Fixed the problem above by changing the decorator of the functions stc_compression and stc_decompression from tff.tf_computation to tf.function. Now seems to work fine because, if i print the variable testing that i got from the return server_state, round_loss_metric, testing inside run_one_round i get the weights that i wanted from the start.


Solution

  • I think this reply to your other question I just wrote applies here, too.

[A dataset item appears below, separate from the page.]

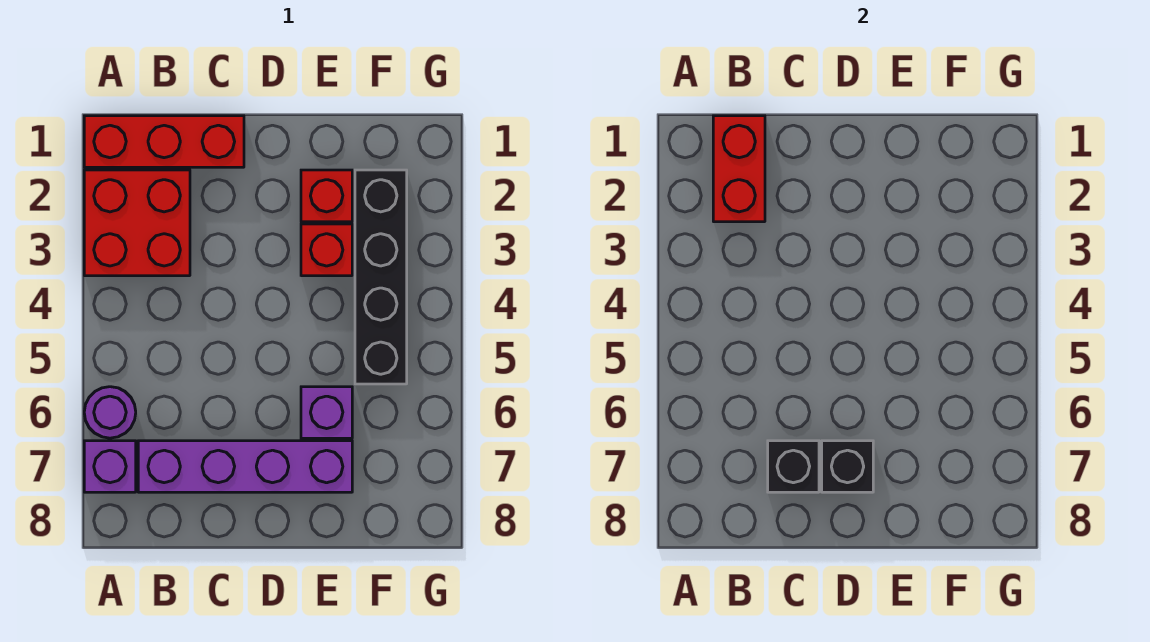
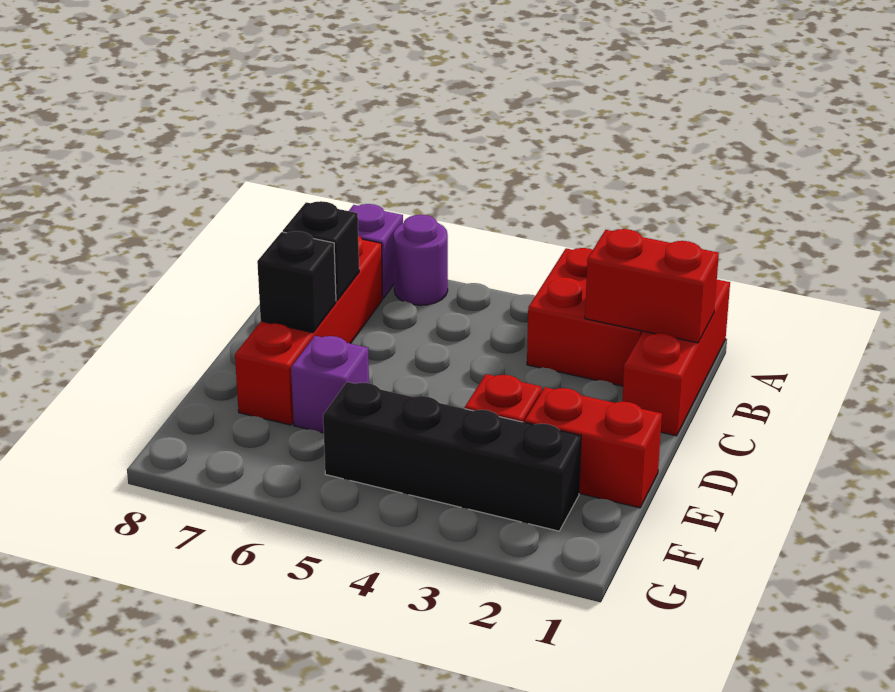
purple 1x4 brick [138,441,352,492] -> red 1x4 brick [235,235,383,425]
red 1x1 brick [301,170,352,222] -> red 1x2 brick [525,387,662,508]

    When you print client_outputs.weights_delta you get abstract representation fo a result of another computation, a primarily internal implementation detail of TFF.

    Write a tff.tf_computation-decorated method with TensorFlow code, which does the modification you need, and then invoke it using tff.federated_map operator from where you are trying to print the values.